- TASK GOAL:
Quote the stretch of material from the line containing "Consider the image." through the line containing "Answer: facing to the right of the viewer" word for word, omitting the pictures.

- INFORMATION SUPPLIED:
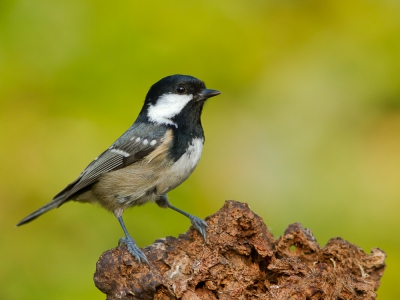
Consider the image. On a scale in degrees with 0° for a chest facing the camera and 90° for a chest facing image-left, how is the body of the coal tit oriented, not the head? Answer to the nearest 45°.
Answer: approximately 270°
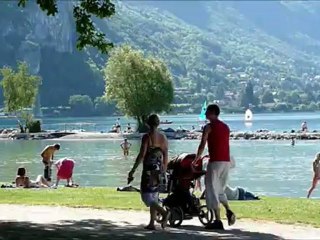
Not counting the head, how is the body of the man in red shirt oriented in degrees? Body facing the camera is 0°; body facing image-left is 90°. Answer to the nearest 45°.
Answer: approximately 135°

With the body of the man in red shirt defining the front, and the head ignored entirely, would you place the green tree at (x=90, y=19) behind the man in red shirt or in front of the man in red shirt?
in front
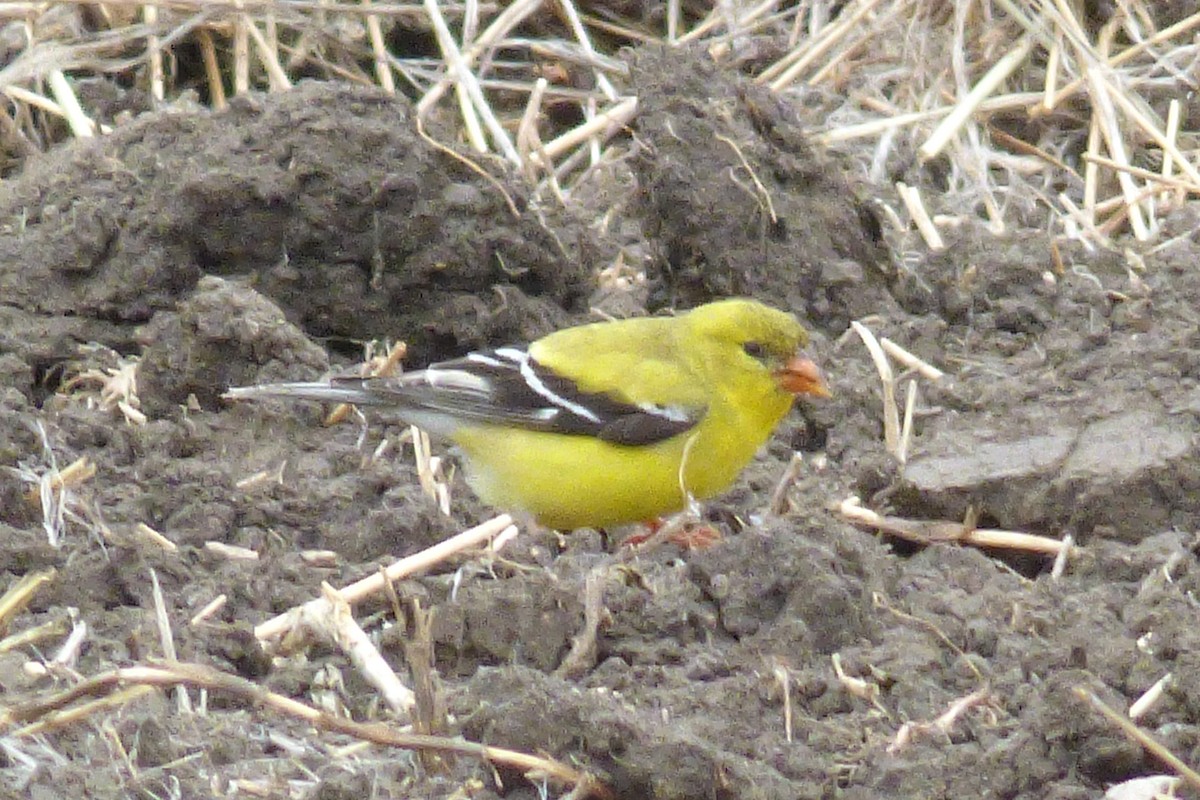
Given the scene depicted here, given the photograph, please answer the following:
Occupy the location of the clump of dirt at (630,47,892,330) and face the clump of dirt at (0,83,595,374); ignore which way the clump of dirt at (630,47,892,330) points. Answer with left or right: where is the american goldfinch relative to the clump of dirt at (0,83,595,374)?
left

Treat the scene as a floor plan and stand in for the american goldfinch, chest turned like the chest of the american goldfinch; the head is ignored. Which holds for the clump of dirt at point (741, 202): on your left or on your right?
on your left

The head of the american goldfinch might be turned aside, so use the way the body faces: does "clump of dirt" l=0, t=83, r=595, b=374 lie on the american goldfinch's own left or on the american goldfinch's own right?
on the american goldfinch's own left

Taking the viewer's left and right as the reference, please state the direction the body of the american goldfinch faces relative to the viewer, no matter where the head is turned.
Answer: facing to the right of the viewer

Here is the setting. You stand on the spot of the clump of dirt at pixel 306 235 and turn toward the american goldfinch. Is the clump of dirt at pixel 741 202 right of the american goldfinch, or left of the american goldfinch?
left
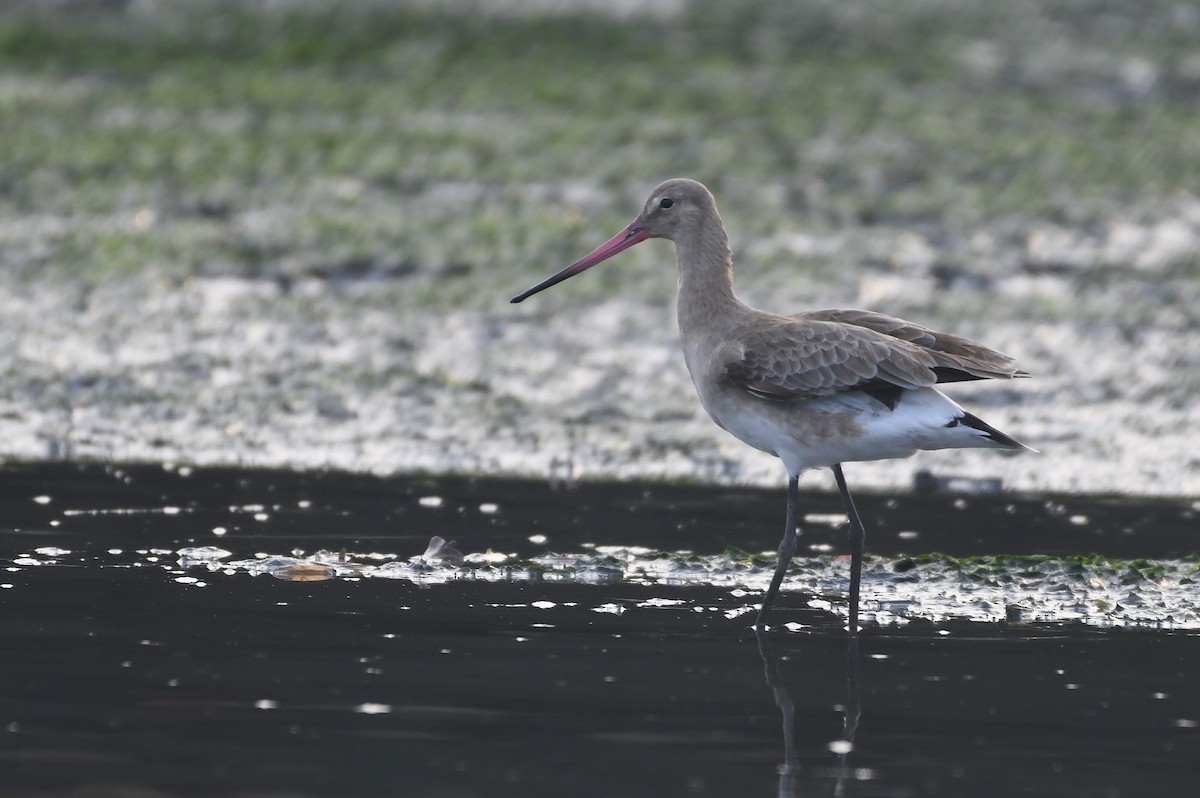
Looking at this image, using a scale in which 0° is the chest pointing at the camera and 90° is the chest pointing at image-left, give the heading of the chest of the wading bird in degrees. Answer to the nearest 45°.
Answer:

* * *

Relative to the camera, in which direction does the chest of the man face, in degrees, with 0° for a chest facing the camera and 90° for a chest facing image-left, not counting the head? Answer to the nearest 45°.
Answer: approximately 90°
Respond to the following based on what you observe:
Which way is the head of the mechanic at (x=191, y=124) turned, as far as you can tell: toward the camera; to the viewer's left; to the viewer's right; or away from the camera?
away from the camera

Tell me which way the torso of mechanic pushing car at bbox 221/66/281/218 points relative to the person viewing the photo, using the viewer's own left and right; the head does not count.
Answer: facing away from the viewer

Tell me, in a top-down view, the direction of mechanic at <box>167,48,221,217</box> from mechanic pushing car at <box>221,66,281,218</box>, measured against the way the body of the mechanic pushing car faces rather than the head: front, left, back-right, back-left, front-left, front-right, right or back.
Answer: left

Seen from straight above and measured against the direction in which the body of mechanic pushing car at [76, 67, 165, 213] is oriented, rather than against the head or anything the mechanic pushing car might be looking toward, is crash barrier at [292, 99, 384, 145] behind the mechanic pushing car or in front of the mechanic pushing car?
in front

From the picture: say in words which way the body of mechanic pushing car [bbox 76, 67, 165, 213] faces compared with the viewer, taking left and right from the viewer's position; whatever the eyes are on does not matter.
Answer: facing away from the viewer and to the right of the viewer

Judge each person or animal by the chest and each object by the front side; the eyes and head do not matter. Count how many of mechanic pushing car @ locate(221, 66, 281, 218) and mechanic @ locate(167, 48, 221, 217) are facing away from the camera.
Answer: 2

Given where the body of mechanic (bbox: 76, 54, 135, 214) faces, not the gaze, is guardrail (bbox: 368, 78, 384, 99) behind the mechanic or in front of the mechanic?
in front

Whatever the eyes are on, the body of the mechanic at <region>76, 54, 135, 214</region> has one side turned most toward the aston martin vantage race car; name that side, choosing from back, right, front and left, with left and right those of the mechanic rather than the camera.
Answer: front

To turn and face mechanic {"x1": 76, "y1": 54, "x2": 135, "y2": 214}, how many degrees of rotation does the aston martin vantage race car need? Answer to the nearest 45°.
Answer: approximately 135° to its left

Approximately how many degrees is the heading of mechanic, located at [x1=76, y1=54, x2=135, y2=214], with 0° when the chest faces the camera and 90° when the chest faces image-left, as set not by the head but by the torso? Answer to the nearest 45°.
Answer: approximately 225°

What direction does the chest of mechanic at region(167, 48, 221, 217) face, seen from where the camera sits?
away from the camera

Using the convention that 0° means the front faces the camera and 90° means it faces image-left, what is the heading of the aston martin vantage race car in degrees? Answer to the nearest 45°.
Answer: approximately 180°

* * *

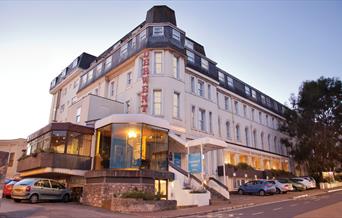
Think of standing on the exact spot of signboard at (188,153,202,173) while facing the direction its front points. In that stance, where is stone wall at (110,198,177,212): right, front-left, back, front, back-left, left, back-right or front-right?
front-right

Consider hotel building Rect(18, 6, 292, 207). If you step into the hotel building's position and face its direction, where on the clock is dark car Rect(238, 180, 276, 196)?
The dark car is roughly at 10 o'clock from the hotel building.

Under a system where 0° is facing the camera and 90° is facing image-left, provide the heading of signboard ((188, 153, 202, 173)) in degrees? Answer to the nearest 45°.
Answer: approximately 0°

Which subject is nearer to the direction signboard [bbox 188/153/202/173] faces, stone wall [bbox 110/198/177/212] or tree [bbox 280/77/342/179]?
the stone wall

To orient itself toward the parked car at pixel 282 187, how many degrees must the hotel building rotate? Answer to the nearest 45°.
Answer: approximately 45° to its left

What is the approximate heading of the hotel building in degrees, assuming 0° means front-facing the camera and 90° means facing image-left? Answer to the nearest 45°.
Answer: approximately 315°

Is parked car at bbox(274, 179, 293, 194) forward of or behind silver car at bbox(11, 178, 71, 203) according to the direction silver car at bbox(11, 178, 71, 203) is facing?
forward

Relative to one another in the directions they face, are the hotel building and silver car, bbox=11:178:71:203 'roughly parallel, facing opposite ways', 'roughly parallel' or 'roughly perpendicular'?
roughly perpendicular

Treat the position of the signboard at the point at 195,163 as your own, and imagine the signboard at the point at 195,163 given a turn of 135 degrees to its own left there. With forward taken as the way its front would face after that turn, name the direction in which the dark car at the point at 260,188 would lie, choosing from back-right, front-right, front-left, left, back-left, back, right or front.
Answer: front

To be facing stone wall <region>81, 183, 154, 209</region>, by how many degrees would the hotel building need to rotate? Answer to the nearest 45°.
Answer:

- SOLUTION TO THE EXERCISE:
Consider the image. On a scale in degrees with 0° for a chest facing the camera and 90° for a chest facing image-left, how is the body of the coal tit oriented, not the head? Answer to the nearest 45°.
Answer: approximately 270°
Not counting the head, how is the body of the man in red shirt oriented in degrees? Body facing the camera is 0°; body facing image-left is 90°. Answer to the nearest 45°.
Answer: approximately 135°

With the body of the man in red shirt defining the front, and the head ignored entirely, would you place the green tree at (x=90, y=19) behind the man in red shirt or in front of the man in red shirt?
in front
Given the scene depicted here, given the photograph, please answer the following:
Occupy the location of the clump of dirt at (630,47,892,330) and face the clump of dirt at (0,83,595,374); ignore which way the clump of dirt at (630,47,892,330) points. Answer with left or right: where is the american goldfinch relative to the clump of dirt at (0,83,595,374)?
left

Treat the scene as a floor plan and stand in for the american goldfinch, chest turned like the chest of the american goldfinch; the head is ignored. Which holds for the clump of dirt at point (741, 202): on your left or on your right?
on your left

The head of the american goldfinch might be turned aside, so use the way the body faces: does "clump of dirt" l=0, t=83, r=595, b=374 lie on the american goldfinch's own left or on the american goldfinch's own right?
on the american goldfinch's own left

Taking the viewer's left and right as the reference, please state the direction the body of the american goldfinch faces relative to the viewer, no matter where the head is turned.
Answer: facing to the right of the viewer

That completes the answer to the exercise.